Colette Edward’s research has allowed for the formation of recommendations to be applied by nursing staff which include: easier access to psychological support during any stage of treatment, information on possible side effects of treatment, educating patients on the fact that old symptoms of MS may flare up during or post-treatment and for more education to be provided to hematology nursing staff on MS. The main area for improvement Edward’s identified was follow-up post-HSCT, improvements include providing patients with a flow chart of who the key contact is at every stage, clearer communication pathways between the medical team and GPS/ local centers, better communication related to revaccination and information on long term side effects.
Patient, Nurses and Physician Trainee Joint Session
Chairs: Ariadna Domenech (ES), Majid Kazmi (UK) & Rosamaria Nitti (IT)
Helen Jessop explained the design of the study being carried out under the umbrella of the ADWP to collect data on reimbursement of HSCT costs in patients with autoimmune diseases. The importance of being able to complete this study is to have objective data that show the status of this question and whether there are differences between countries despite the existence of clear indications regarding HSCT in autoimmune diseases.

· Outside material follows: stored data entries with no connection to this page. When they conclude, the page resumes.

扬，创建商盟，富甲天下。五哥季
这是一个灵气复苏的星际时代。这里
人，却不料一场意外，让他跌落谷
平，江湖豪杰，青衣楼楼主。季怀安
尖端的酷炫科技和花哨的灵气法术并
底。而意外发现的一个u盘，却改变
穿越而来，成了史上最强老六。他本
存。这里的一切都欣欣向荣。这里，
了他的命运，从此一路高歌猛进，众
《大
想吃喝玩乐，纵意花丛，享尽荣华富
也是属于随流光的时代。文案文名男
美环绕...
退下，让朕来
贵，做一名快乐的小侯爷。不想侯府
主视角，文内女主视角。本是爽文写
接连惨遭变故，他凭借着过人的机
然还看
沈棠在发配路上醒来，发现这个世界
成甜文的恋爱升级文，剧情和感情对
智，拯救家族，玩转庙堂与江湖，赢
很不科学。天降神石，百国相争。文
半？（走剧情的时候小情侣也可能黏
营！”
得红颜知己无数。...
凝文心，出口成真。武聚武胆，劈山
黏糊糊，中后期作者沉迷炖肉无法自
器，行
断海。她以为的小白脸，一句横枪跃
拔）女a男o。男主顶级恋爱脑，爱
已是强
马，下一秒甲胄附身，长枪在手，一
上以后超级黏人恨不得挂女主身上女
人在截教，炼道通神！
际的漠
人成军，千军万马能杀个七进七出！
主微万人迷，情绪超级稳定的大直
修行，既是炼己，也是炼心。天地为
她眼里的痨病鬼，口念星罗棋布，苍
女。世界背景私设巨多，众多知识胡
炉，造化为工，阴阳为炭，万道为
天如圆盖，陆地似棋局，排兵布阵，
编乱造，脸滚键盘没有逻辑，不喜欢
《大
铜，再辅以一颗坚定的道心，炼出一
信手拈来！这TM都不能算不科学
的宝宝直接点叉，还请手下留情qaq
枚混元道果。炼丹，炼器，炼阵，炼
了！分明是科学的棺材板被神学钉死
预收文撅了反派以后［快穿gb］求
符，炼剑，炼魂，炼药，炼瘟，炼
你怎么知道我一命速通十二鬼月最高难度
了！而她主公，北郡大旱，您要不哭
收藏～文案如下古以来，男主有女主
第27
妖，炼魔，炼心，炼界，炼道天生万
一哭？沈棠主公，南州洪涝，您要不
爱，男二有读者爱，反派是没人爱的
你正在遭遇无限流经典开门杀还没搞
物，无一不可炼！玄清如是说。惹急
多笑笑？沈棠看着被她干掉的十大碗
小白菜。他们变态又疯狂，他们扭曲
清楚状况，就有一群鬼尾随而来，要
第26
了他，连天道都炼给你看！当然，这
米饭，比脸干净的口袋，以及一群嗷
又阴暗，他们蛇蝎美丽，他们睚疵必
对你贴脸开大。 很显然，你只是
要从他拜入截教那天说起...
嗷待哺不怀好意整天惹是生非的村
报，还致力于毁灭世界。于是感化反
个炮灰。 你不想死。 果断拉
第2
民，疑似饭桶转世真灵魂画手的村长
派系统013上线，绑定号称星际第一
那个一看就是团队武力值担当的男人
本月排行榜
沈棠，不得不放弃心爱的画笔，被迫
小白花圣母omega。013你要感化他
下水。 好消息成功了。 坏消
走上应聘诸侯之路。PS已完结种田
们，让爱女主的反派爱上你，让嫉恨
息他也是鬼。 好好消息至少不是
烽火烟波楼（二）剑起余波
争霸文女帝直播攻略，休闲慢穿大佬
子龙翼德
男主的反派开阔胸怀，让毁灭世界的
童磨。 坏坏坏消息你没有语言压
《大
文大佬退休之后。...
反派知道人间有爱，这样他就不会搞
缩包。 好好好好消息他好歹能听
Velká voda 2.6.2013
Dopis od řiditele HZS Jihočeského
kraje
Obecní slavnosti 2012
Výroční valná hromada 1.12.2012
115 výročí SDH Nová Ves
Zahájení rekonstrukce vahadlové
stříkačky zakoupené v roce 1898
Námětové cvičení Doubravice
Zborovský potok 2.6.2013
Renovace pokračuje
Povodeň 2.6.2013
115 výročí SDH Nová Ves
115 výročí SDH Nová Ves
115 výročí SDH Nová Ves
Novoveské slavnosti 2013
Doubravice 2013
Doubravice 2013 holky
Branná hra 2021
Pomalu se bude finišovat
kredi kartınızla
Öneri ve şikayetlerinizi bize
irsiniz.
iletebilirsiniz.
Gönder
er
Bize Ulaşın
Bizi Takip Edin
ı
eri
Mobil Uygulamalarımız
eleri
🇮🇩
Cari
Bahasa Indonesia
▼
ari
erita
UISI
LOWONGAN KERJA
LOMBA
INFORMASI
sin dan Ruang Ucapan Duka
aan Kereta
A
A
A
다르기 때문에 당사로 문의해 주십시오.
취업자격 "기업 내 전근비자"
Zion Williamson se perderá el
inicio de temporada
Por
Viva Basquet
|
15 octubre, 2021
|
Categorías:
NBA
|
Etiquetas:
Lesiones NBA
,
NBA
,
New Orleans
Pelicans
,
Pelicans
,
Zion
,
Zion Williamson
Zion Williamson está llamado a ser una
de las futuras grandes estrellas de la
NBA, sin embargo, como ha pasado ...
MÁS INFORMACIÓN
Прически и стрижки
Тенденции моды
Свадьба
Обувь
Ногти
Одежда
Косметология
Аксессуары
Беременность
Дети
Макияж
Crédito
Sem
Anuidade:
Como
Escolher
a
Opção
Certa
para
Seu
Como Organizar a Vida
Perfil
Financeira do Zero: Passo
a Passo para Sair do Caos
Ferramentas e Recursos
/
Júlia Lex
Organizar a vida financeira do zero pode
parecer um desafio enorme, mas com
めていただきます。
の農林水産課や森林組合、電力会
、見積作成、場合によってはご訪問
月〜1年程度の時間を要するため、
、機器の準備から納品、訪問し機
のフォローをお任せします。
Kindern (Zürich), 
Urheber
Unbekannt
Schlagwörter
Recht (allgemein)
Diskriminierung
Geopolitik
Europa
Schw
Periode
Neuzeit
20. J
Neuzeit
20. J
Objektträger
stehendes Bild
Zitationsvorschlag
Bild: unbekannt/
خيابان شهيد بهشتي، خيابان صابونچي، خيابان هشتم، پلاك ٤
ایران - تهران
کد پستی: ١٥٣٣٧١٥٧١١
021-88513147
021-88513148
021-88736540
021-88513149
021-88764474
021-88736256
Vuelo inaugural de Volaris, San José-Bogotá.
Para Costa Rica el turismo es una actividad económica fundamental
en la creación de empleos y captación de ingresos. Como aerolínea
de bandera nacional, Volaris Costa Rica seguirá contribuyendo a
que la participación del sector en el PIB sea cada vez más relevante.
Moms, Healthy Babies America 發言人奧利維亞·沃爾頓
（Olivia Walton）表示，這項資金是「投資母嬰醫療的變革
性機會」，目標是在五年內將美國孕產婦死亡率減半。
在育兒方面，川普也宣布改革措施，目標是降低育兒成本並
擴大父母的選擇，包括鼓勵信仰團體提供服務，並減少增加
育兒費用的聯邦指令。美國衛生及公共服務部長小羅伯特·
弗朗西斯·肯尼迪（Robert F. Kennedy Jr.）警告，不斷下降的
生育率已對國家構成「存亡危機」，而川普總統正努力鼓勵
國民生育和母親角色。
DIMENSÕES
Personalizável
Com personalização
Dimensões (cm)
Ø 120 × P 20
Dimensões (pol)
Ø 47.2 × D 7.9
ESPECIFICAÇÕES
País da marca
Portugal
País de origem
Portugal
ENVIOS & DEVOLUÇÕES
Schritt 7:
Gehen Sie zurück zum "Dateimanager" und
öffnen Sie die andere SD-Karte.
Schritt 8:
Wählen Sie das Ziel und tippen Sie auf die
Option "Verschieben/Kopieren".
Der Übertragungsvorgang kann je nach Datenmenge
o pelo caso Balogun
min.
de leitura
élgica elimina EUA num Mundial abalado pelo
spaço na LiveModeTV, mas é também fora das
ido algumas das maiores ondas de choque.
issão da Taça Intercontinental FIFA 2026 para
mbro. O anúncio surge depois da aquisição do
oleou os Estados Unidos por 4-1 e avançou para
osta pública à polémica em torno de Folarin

Nina Salooja addressed the preservation of fertility in patients as it is an issue that must be taken into account when we are faced with a patient who is going to receive chemotherapy or undergo an HSCT. In some cases, like in patients with malignant hemopathies, there is no time to address preservation, but in the case of patients with autoimmune diseases it is an issue that we must raise, and it is crucial to discuss the different treatments and options. One of the conclusions we reached after the data offered by Salooja is that although it is an aspect in which we have made progress, we still have room for improvement in how we address this subject among our patients.
Davide Bonomi presented the range of conditioning regimes used to treat AD HSCT patients, the associated toxicities and side effects, and how to manage these from a nurse's perspective.
Bonomi focused on the specific complications for ADs post-HSCT, such as in MS patients who are at an increased risk of falls, requiring ongoing physiotherapy and worsening of neurological symptoms. He also highlighted the increased risk of deep vein thrombosis, caused by immobility, requiring early mobilization and anti-coagulant drugs and urinary tract infections due to the altered balder function and the use of catheters, which should be treated with hydration and anti-microbial drugs. Gastrointestinal toxicity is common post-HSCT, resulting in suboptimal dietary intake which consequently results in 35% of patients becoming malnourished.